[HN Gopher] Watching 03 Model Sweat over a Paul Morphy Mate-in-2
___________________________________________________________________
Watching 03 Model Sweat over a Paul Morphy Mate-in-2
Author : alexop
Score : 46 points
Date : 2025-04-27 16:23 UTC (6 hours ago)
(HTM) web link (alexop.dev)
(TXT) w3m dump (alexop.dev)
| awestroke wrote:
| O3 is massively underwhelming and is obviously tuned to be
| sycophantic.
|
| Claude reigns supreme.
| omneity wrote:
| This somehow reminds me of Agent-3 from [0].
|
| 0: https://ai-2027.com
| tomduncalf wrote:
| Depends on the task I think. O3 is really effective at going
| off and doing research, try giving it a complex task which
| involves lots of browsing/searching and watch how it behaves.
| Claude cannot do anything like that right now. I do find O3's
| tone of voice a bit odd
| tough wrote:
| I've commited the 03 (zero-three) and not o3 (o-three) typo too,
| but can we rename it on the title please
| sMarsIntruder wrote:
| So, are we talking about OpenAI o3 model, right?
| alexop wrote:
| yes
| bcraven wrote:
| >"When I gave OpenAI's 03 model a tough chess puzzle..."
|
| Opening sentence
| monktastic1 wrote:
| A little annoying that they use zero instead of o, but yeah.
| janaagaard wrote:
| I was also confused. It looks like the article has been
| corrected, and now uses the familiar 'o3' name.
| freediver wrote:
| On a similar note, I just updated LLM Chess Puzzles repo [1]
| yesterday.
|
| The fact that gpt-4.5 gets 85% correctly solved is unexpected and
| somewhat scary (if model was not trained on this).
|
| [1] https://github.com/kagisearch/llm-chess-puzzles
| alexop wrote:
| Oh cool, I wonder how good 03 will be. While using 03, I
| noticed something funny: sometimes I gave it a screenshot
| without any position data. It ended up using Python and spent
| 10 minutes just trying to figure out where the figures were
| exactly.
| Gimpei wrote:
| Given that o3 is trained on the contents of the Internet, and
| the answers to all these chess problems are almost certainly on
| the Internet in multiple places, in a sense it has been weakly
| trained on this content.
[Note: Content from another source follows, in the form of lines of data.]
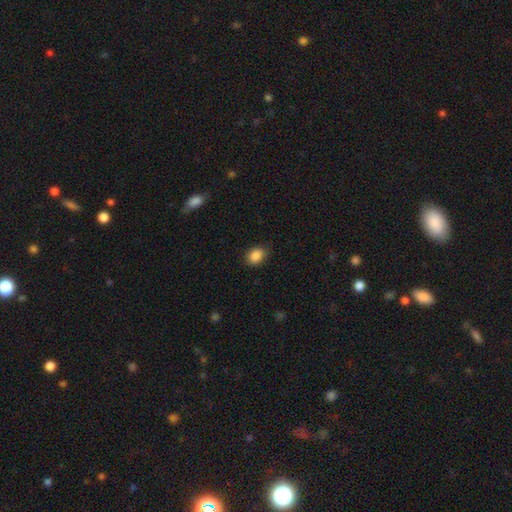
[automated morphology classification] smooth 87%, star or artifact 9%, featured or disk 4%. Down the decision tree: how rounded — in between (64%); merging — none (81%).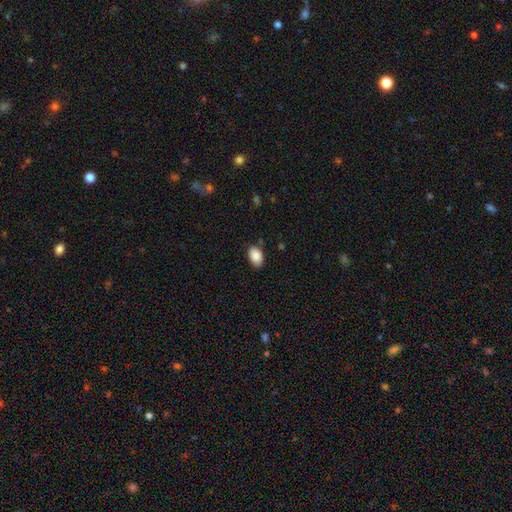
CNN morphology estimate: Smooth or featured?
  - smooth: 89% *
  - star or artifact: 7%
  - featured or disk: 4%
How rounded?
  - in between: 89% *
  - round: 10%
  - cigar-shaped: 1%
Merging?
  - none: 81% *
  - minor disturbance: 15%
  - major disturbance: 3%
  - merger: 1%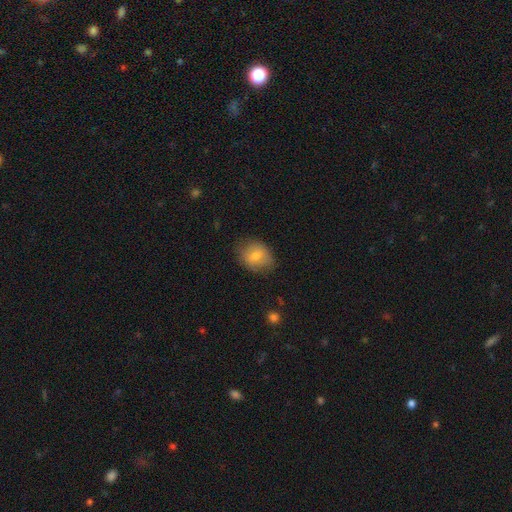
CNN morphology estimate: smooth-or-featured: smooth: 71% | featured or disk: 20% | star or artifact: 8%
  how-rounded: in between: 55% | round: 43% | cigar-shaped: 1%
  merging: none: 72% | minor disturbance: 22% | major disturbance: 5% | merger: 1%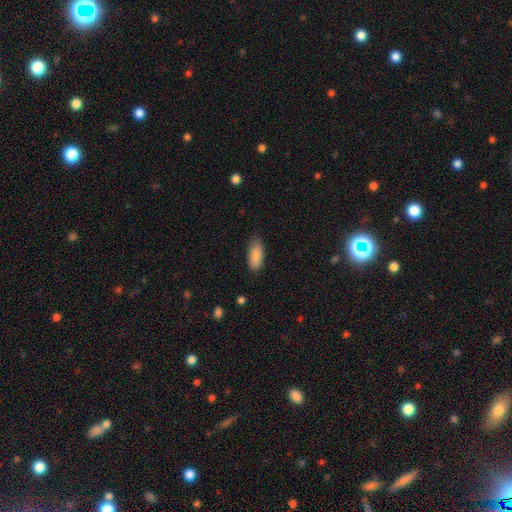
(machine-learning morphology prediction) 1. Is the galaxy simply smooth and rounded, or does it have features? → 88% smooth, 6% star or artifact, 6% featured or disk.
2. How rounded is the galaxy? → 86% in between, 12% cigar-shaped, 2% round.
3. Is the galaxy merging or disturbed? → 79% none, 17% minor disturbance, 3% major disturbance, 1% merger.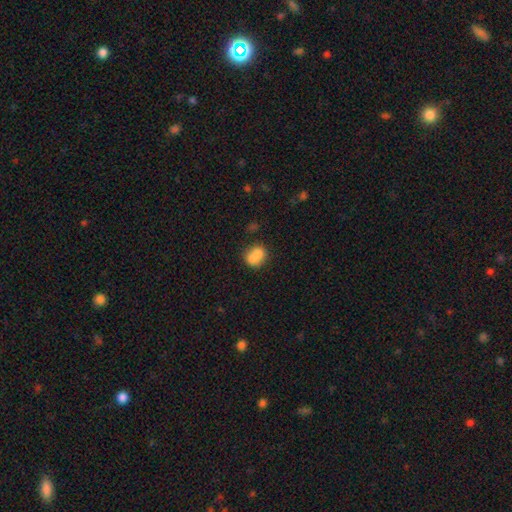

The question for me becomes: is the
| LLM doing better on these problems because it's improving in
| reasoning, or is it simply improving in information retrieval.
| ttoinou wrote:
| Where does this obsession over giving binary logic tasks to LLMs
| come from ? New LLM breakthroughs are about handling blurry
| logic, non precise requirements and spitting vague human
| realistic outputs. Who care how well it can add integers or solve
| chess puzzles ? We have decades of computer science on those
| topics already
| Arainach wrote:
| If we're going to call LLMs intelligent, they should be
| performant at these tasks as well.
| ttoinou wrote:
| We called our computers intelligent and couldnt do so many
| things LLMs can do now easily.
|
| But yeah calling them intelligent is a marketing trick that
| is very efficient
| tgtweak wrote:
| I remember reading that got3.5-turbo instruct was oddly good at
| chess - would be curious what it outputs as a next two moves
| here.
| Kapura wrote:
| So... it failed to solve the puzzle? That seems distinctly
| unimpressive, especially for a puzzle with a fixed start state
| and a limited set of possible moves.
| IanCal wrote:
| > That seems distinctly unimpressive
|
| I cannot understate how impressive this is to me, having been
| involved in ai research projects and robotics in years gone by.
|
| This is a general purpose model, given an image and human
| written request that then step by step analyses the image,
| iterates through various options, tries to write code to solve
| the problem and then searches the internet for help. It reads
| multiple results and finds an answer, checks to validate it and
| then comes back to the user.
|
| I had a robot that took ages to learn to plan tic tac toe by
| example and if the robot moved originally there was a solid
| chance it thought the entire world had changed and would freak
| out because it thought it might punch through the table.
|
| This is also a chess puzzle marked as _very hard_ that a person
| who is good at chess should give themselves _fifteen minutes to
| solve_. The author of the chess.com blog containing this puzzle
| only solved about half of them!
|
| This is not an image analysis bot, it's not a chess bot, it's a
| general system I can throw bad english at.
| alexop wrote:
| Yes, I agree. Like I said, in the end it did what a human
| would do: google for the answer. Still, it was interesting to
| see how the reasoning unfolded. Normally, humans train on
| these kinds of puzzles until they become pure pattern
| recognition. That's why you can't become a grandmaster if you
| only start learning chess as an adult -- you need to be a kid
| and see thousands of these problems early on, until
| recognizing them becomes second nature. It's something humans
| are naturally very good at.
| kamranjon wrote:
| I am a human and I figured this puzzle out in under a
| minute by just trying the small set of possible moves until
| I got it correct. I am not a serious chess player. I would
| have expected it to at least try the possible moves? I
| think this maybe lends credence to the idea that these
| models aren't actually reasoning but are doing a great job
| of mimicking what we think humans do.
| Kapura wrote:
| I am sorry, but if this impresses you you are a rube. If this
| were a machine with the smallest bit of _actual_ intelligence
| it would, upon seeing its a chess puzzle, remember "hey, i
| am a COMPUTER and a small set of fixed moves should take me
| about 300ms or so to fully solve out" and then do that. If
| the machine _literally has to cheat to solve the puzzle_ then
| we have made technology that is, in fact, less capable than
| we created in the past.
|
| "Well, it's not a chess engine so its impressive it-" No.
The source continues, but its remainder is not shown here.